Opposite to it stands faith.

Faith is that particular form of mental life which recognizes an “imperceptible to sense in itself,” _i.e._ _believes_, and so doing, assumes a universal “adequate cause in itself” for the entire play of world-events. From this it follows that the living processes are the true province of all faith. In them alone are actual forces, _i.e._ that which is imperceptible to sense, actively at work.

As soon as faith seeks to make use of its intuition, _i.e._ seeks to supply a world-view, it finds itself in the same predicament as science. Just as this latter, as world-theory, is obliged to read the actual processes according to the scheme of the re-actual, so faith as world-theory is obliged to read the re-actual processes according to the scheme of the actual; in other words, it must represent the world, even to the extent that it represents itself as purely a falling, as guided by a divine force. Here not a hair can drop from my head, not a stone fall to the ground, without a divine decree having taken an

## active part therein as adequate cause, an idea which, thought out,

leads to the absurdity of the doctrine of predestination, with which doctrine faith robs herself of the possibility of her own existence. For, where there is predestination, there is no free will; where there is no free will there is no soul; and where there is no soul there is no God.

That which, in being thought out, deprives itself of the possibility of existence is contrary to sense, and as such, a nescience, like illusion and error.
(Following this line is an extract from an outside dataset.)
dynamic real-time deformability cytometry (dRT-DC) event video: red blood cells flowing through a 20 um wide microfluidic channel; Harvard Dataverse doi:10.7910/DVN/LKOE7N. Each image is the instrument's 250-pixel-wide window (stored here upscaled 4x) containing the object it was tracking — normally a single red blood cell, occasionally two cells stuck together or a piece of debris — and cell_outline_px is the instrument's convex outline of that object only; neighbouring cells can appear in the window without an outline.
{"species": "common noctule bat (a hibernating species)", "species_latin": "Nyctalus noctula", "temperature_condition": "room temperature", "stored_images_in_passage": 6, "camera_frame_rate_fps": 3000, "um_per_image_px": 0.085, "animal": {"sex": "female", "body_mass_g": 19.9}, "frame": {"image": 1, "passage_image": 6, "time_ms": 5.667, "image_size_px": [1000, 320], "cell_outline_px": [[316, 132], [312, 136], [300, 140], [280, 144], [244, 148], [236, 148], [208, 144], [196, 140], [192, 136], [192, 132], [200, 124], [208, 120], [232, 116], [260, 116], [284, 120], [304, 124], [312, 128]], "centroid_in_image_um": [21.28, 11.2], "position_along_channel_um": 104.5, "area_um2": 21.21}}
Between and raised above both these opposed positions stands the Buddha.

This is his teaching:--

All that is, all processes whatsoever, whether they be re-actual or whether they be actual, all is Sankhāra. This is the epistemological key-word of Buddhism. Its meaning is, All is of a compounded, of a conditioned nature. The Buddha concurs with modern science in so far as it rejects an uncompounded, an unconditioned, a unity in itself, a soul-substance, or whatever else one chooses to style it. As already shown, for science one event is entirely conditioned by other events; she makes the adequate cause of one phenomenon of life simply other phenomena of life, and thereby frankly remains always in the realm of the sensible, the demonstrable--thereby limits herself, however, to the re-actual side of the world. Among the actual, self-sustaining processes, this position has no foothold whatever; for in these actual forces _must_ be present, and as such never by any means can be perceptible to sense, thus also can never be the subject of science.
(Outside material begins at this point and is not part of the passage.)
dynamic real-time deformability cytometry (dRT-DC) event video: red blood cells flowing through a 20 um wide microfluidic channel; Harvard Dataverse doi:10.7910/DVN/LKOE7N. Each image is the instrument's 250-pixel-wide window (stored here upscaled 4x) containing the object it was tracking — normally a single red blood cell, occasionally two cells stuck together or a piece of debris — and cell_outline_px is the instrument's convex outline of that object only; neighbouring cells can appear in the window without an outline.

One can only speak of an actual view of the world where the _actual_ world is concerned. I comprehend it when I discern the adequate causes of the actual processes, that is, the forces actively at work in them.

Now the word _Sankhāra_ signifies not only “the compounded,” “the conditioned,” but also “the compounding,” “the conditioning,” somewhat the same as the German word _Wirkung_ may equally well be held to signify the result effected by the cause as the actual effecting of that result itself. In the former case it signifies that forces have been present; it has reference to the re-actual world. In the latter case it means that forces _are_ present; it refers to the actual world. Like the word _Wirkung_, the word _Sankhāra_ embraces both these aspects.

With reference to the self-sustaining, actual processes, the teaching of the Buddha proceeds:--

All living beings exist by reason of forces. Accordingly the Buddha here agrees with faith, inasmuch as he recognizes the presence in living beings of what is imperceptible to sense; for a force can never be perceptible to sense.